(Source passage):
=======

Wednesday, Sept. 26, 2012
This Week's News
This Week's News
Case headed to U.S. Supreme Court would impact med school admissions
The AMA has co-signed a brief in favor of permitting universities to employ a holistic review of applicants to make their admission decisions. The case, Fisher v. University of Texas at Austin, is scheduled to come before the Supreme Court of the United States Oct. 10.
Filed Aug. 13 by the Association of American Medical Colleges along with the AMA and 28 other leading health education and professional organizations, the amicus brief urges the court to uphold the ability of universities—including medical schools—to base their admission decisions on an array of attributes in addition to applicants' academic achievements, including racial and ethnic backgrounds.
"Inhibiting medical school admission decisions would undermine a pipeline of well-trained physicians from all backgrounds," AMA President Jeremy A. Lazarus, MD, said. "We support increasing the number of underrepresented minority physicians to help create a more diverse pool of physicians with the ultimate goal of ending racial and ethnic health care disparities."

=======

Continue the news item about the AMA brief in the Supreme Court admissions case from where it stops.

=======

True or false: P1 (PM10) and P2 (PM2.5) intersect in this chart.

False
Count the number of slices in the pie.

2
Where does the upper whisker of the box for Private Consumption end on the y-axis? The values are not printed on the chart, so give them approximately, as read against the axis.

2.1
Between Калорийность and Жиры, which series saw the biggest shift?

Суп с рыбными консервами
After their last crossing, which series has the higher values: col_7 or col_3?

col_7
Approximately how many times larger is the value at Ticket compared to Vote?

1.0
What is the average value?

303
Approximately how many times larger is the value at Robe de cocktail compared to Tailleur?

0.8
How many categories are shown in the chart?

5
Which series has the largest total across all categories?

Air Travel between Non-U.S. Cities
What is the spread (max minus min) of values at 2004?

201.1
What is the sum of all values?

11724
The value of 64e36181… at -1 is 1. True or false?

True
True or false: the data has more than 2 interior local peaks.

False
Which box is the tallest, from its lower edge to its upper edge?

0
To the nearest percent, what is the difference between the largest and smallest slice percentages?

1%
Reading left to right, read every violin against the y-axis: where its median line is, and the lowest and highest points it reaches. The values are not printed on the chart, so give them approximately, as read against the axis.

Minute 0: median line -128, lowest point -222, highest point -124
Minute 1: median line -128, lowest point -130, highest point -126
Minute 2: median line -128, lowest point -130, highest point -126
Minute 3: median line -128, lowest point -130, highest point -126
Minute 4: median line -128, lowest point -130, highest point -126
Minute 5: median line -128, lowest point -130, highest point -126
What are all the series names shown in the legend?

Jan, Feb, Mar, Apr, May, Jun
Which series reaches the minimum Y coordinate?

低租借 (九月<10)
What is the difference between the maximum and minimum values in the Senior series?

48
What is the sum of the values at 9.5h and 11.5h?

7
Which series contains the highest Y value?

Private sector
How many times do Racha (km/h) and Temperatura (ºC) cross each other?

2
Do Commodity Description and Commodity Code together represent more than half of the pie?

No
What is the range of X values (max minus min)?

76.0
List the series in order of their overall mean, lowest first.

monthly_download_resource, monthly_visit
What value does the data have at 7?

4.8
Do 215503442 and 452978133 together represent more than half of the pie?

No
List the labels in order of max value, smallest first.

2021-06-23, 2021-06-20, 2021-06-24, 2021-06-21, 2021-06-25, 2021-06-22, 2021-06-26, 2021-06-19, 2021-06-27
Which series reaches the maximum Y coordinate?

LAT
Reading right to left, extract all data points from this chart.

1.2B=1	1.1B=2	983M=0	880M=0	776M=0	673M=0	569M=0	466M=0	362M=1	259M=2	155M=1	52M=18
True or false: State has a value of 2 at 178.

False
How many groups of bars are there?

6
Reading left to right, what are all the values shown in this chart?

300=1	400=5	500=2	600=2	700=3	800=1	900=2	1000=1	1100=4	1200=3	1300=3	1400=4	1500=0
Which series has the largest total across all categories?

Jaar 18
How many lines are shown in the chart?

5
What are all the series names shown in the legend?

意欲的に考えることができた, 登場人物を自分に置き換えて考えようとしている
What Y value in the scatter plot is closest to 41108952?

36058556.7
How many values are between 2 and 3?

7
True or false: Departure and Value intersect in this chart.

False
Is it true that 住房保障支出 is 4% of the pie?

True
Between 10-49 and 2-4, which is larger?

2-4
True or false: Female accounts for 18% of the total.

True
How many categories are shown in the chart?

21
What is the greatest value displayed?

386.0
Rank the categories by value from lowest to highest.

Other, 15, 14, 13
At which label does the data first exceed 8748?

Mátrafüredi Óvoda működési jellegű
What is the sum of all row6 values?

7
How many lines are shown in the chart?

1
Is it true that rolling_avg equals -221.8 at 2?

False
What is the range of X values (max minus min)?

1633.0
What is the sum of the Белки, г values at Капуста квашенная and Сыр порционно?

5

=======

(Exercise answer):
The plaintiff in the case, Abigail Fisher, was denied admission to the University of Texas at Austin. She contends that she was discriminated against as a white applicant and contends that her constitutional rights were violated. The university maintains that she was not a competitive applicant and stands by its policy of evaluating multiple factors in admission decisions.
Medical schools have historically practiced such holistic evaluations of applicants, including personal interviews and consideration of the applicants' backgrounds, AMA Medical Student Section (MSS) Chair LeAnne Roberts said.
"The consideration of ethnicity by no means disregards the academic achievements of applicants, and minority students—like all accepted medical students—still need exceptional qualifications to gain admission," Roberts said. "The AMA-MSS continues to support diversity in medical education as institutions seek to craft a class of diverse, well-qualified physicians who reflect the makeup of the population at large."
The constitutionality of the university's admissions policy was upheld in the case's previous hearings in district and appeals courts.